Только я ему не поверил. Внезапно мне открылось то, что видело Артурово сердце-рентген. Я понял, что Кливленд вводит меня в заблуждение, а сам прекрасно понимает, почему я стою рядом с ним на холме, мокрый от пота, злой и пристыженный.
— Зачем? Затем, что это просто, — рявкнул я. — Непыльная и прибыльная работенка. К тому же дает тебе почувствовать, что ты лучше тех, за счет кого наживаешься!
Я думал, он меня ударит. Он стиснул кулаки и с трудом удержал при себе. Потом он остыл, его плечи расслабились. Он разжал кулаки и чуть заметно улыбнулся.

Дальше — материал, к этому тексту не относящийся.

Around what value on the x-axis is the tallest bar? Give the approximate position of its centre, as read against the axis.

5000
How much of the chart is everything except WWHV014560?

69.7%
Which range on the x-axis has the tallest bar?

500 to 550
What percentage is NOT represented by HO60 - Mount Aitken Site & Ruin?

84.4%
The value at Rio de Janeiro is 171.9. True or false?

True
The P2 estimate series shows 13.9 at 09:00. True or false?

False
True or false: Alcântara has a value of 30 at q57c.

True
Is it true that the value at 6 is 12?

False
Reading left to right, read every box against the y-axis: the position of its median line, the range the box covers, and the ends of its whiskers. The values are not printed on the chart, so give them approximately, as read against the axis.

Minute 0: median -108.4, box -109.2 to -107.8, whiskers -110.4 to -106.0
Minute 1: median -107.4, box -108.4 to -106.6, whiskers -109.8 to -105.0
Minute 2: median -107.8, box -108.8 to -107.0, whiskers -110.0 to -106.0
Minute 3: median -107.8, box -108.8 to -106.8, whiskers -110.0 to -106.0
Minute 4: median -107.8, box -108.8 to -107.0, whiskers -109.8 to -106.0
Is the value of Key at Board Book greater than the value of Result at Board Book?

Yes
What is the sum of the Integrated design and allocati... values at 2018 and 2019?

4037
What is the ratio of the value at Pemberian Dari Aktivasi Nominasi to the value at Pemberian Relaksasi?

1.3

— Неправильно. Нет. Неправильно. Я занимаюсь этим потому, что это весело и увлекательно.
— Надо же…
— Видишь ли, я очень общительный человек, — сказал он и гордо вскинул косматую башку.
— Я понял.
— И потом… Странно, что ты не догадался, Бехштейн. Я делаю это потому…
— Я знаю — потому что это дурно.
Он усмехнулся и добавил:
— У меня хвост гремучей змеи вместо галстука…
Я засмеялся.
— …и тяжелая рука, — закончил он.
Мне было очень трудно — почти так же трудно, как выразить восхищение ремеслом моего отца и его «коллег», на чьи деньги я жил, — внутренне признать, что сбор процентов по долгам если не веселое, то исключительно занятное дело. Мне всегда нравилось заглядывать в дома незнакомых людей. Ребенком, возвращаясь домой на закате через бесконечную цепь задних дворов, лежавших на пути от школы к дому, я мельком видел чужие столовые, где накрыт к ужину стол; карандашные рисунки, прикрепленные к дверцам холодильников; молочные пакеты на стойке; ноги, поставленные на скамеечку с мягким сиденьем; фотографии в рамках; пустующие диваны, подсвеченные мерцанием телевизора. И эти быстро сменяющиеся картинки странной меблировки, выставленных напоказ жизней и семей погружали меня в транс любопытствования. Долгое время я считал, что люди становятся шпионами, чтобы наблюдать за домами других людей, сталкиваться лицом к лицу с простыми, но чудесными феноменами чужих кухонь, настенных часов и оттоманок.
Мы с Кливлендом побывали в десяти или двенадцати домах на том холме, и я стоял на кухнях и в патио, настолько не желая наблюдать раболепство или негодование, изливавшиеся на нас с каждой десяткой, что мой взгляд лихорадочно подмечал каждую мелочь: букет шелковых цветов на телевизоре, статуэтку Святой Девы, детские чулки на полу. Сначала я воображал, что Кливленд ведет меня по галереям Музея Реальной Жизни, где выставлены тщательно и умно воссозданные сцены домашней жизни, позволяющие, хоть и не до конца, представить, какие простые и ужасные вещи творятся в этих будто бы необитаемых, невсамделишных, созданных лишь для моего развлечения домах. Но в седьмом или восьмом доме — еще одна пара натруженных ног с узлами голубоватых вен, грязный ребенок, хорошенькая сестренка, прерванный обед — игра в «музей» для меня закончилась. Я был заворожен «народом» Кливленда. Эти люди его не любили, и ему особенно не было до них дела, но между ними завязались основательные, прочные, подлинные отношения, которые, как ни странно, устраивали обе стороны. Я почувствовал, что показывают меня. Показывают миру, который, как мне представлялось, в чем-то был лучше моего, на свой манер, но в котором я никогда бы не встретил Кливленда.